童子试复试是单独进行殿试, 一般能诵读六经即可。若是厉害些的神童,便做一道诗赋或者经义。
入京前,曹暾想过童子试最艰难的情况。
他虽然不喜欢宋仁宗,但宋仁宗没必要欺负小孩。他自言擅长经义,皇帝应该会让他写经义, 不会故意让他写不擅长的东西。
当曹暾得知宋仁宗让他与进士同场考殿试的时候,他对范仲淹道:“都是富先生的老丈人开的坏头。”
范仲淹忍俊不禁:“别怕, 你能考过。”
范仲淹没想到皇帝让曹暾考完整场殿试。之前皇帝只是询问曹暾是否能当场写出一篇策论而已。
除非皇帝突发奇想,殿试大部分时候与解试、省试题目相同,都是试诗、赋、策论各一篇。因宋仁宗个人爱好, 他更重诗赋而轻策论。
曹暾听了范仲淹的话, 只能“呵呵”了两声。
他如果能作诗, 还考什么童子试?考三鼎甲不香吗?
曹暾万万没想到, 宋仁宗是不一定会为难孩童,但他可能当众炫耀儿子啊!
赵祯可没觉得为难了曹暾。他询问了范仲淹,范仲淹说可以,那肯定没问题呀。范仲淹都支持他!
范仲淹确实很支持皇帝。
在他看来,曹暾确实有能通过殿试的本事,那就该把名声扬得越大越好。
宋朝科举考试已经很重视破题,发展到极致就是后世的“八股文”。经义也可称为赋和策论的题目,所以曹暾很擅长应试体的赋和策论。
曹暾的诗才确实不佳,但科举考试用不上好的诗才。
宋朝的应试诗率先走入类似“八股”的桎梏。
唐朝以诗取士,只考核考生的文采,题目包罗万象,咏物、咏风景比比皆是。宋朝的应试诗只在经史典籍中出题,能中第者所写的应试诗无一例外是歌功颂德的诗。哪怕要讽刺一下历史典故,最后落脚也是歌功颂德。所谓佳句,不过是对仗精致工整。

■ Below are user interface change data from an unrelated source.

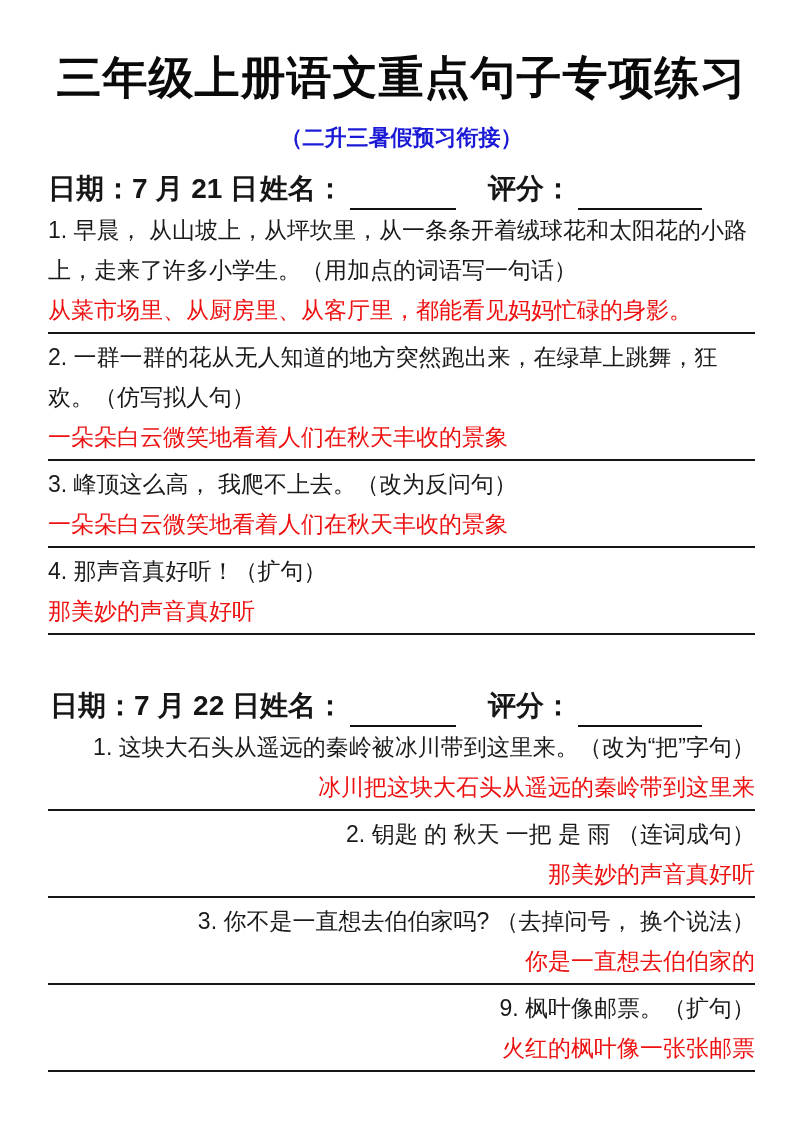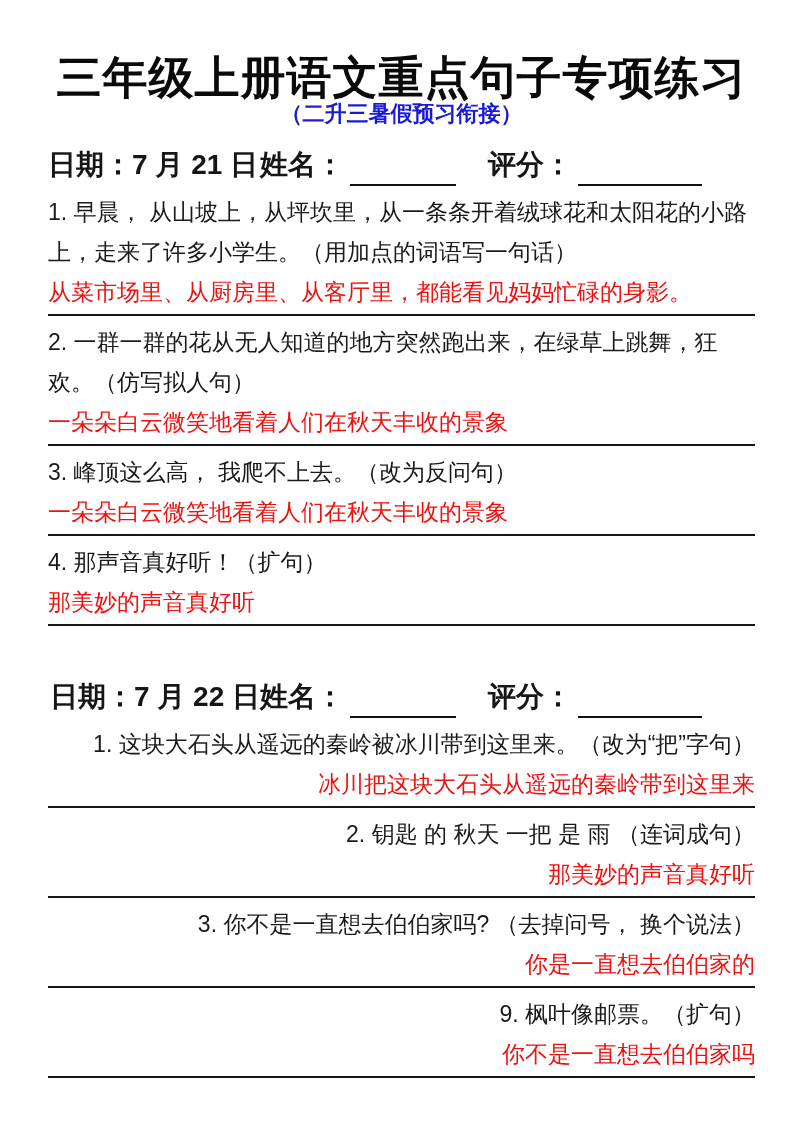"（二升三暑假预习衔接）" .doc-subtitle { margin-top: none -> 24px }
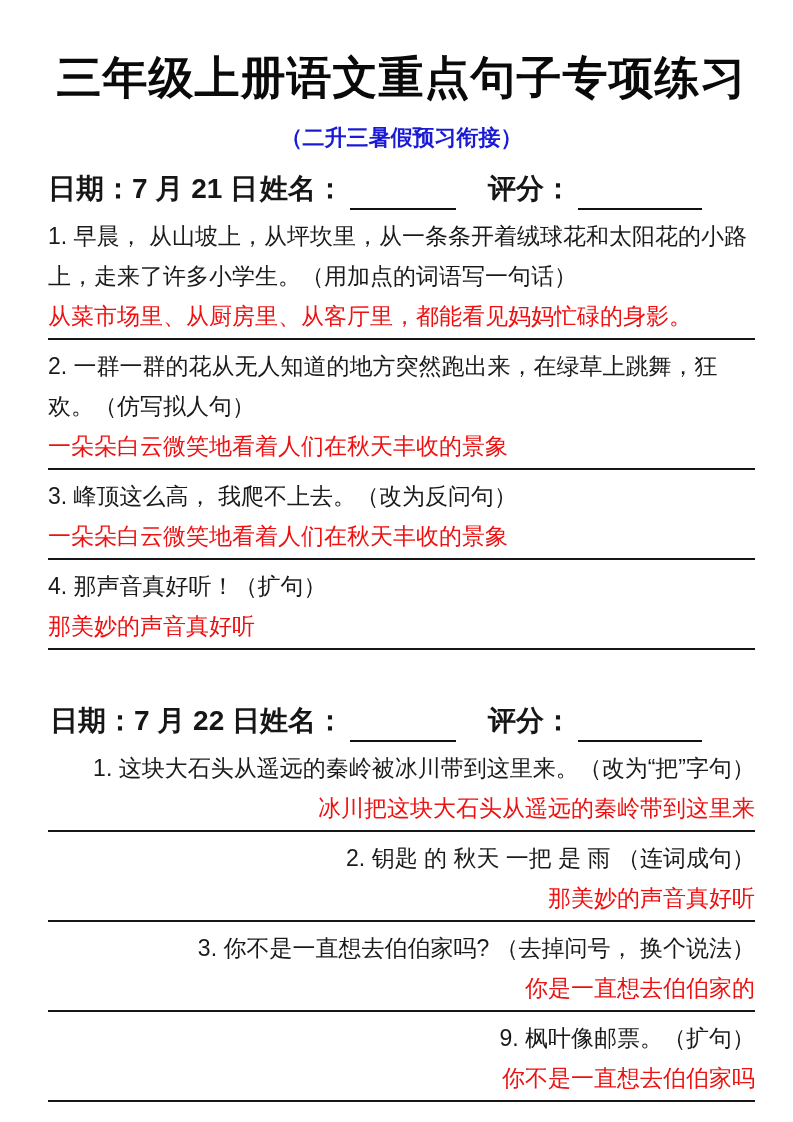"1. 早晨，" .q-text { margin-top: 6px -> 0 }
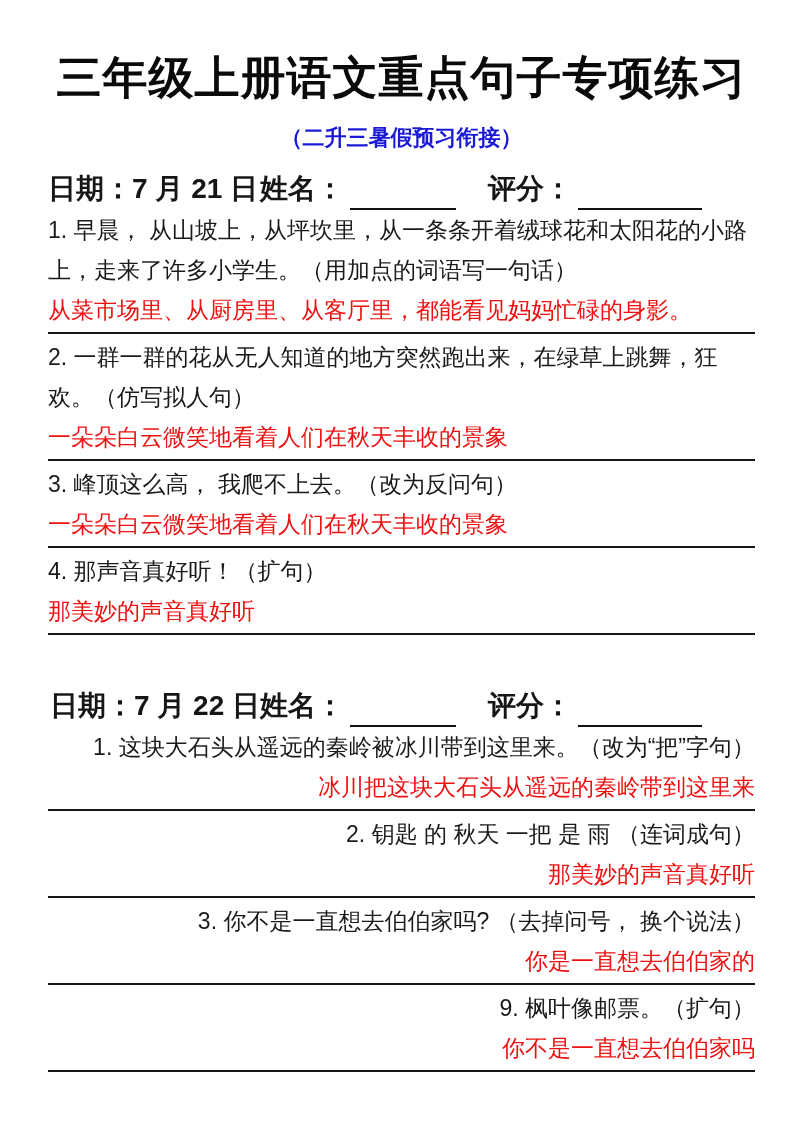"你不是一直想去伯伯家吗" span.a-text { text: 你不是一直想去伯伯家吗 -> 火红的枫叶像一张张邮票 }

因此宋朝的应试诗有“模版”,只需要按照模板填空,尽可能对仗工整,没有犯忌讳即可。
而曹暾,最擅长强行押韵,强行对偶了。
范仲淹坚持相信,曹暾现在就能去考科举,制约曹暾考科举的只是他的年龄。
曹暾年幼。考场条件艰苦,曹暾不能坚持到考试结束。如果曹暾真的是曹家子,那他先通过童子科扬名,待年长一些后再考进士,是很坦荡的求仕之路。
如今曹暾急需扬名,他又不会写能迅速扬名的诗词,那就只能在这一场童子试上闹得越大越好,至少成为第二个晏殊才成。
听了夫子的期盼,曹暾都要被夫子气笑了。
我?晏殊?还至少?
流传到现代都有诗文万篇,写了“无可奈何花落去,似曾相识燕归来”的晏殊吗?
我要不要抄一篇穿越者必抄《沁园春·雪》给夫子你品品啊?
曹暾真是无力极了。
他明白,范仲淹是因为他五岁便能写工整无比的应试文体而高看他一眼,认为他十年、二十年后一定会取得更高的成就。
但他自己明白,他现在表现出来的文采就是完全体了。之后他读再多的书,只是诗赋论中增加了更多的素材,文采本身是不可能提升的。
他忙着当神童,就是因为只有在这个年龄,他才能碾压众人。等十几二十岁后,他就泯然众人。
所谓“小时了了,大未必佳”,就是他真实的写照啊。
王安石的《伤仲永》何必非得是《伤仲永》?他以后可以写《伤曹暾》了。
《伤赵暾》也行,只要他胆子够大。
曹暾都要愁死了,所有人都围着他鼓掌,说暾暾你真棒,你一定可以,我们都相信你。殿试而已,小菜一碟,手拿把捏,毛毛雨啦。
用文雅点的词,就是举如鸿毛,取如拾遗,反掌之易,如汤灌雪啦。
啦你们个大头鬼啊!曹暾捂住了耳朵。
无论曹暾再怎么愁,皇帝已经下诏让他跟着进士们一起考殿试,他只能硬着头皮考。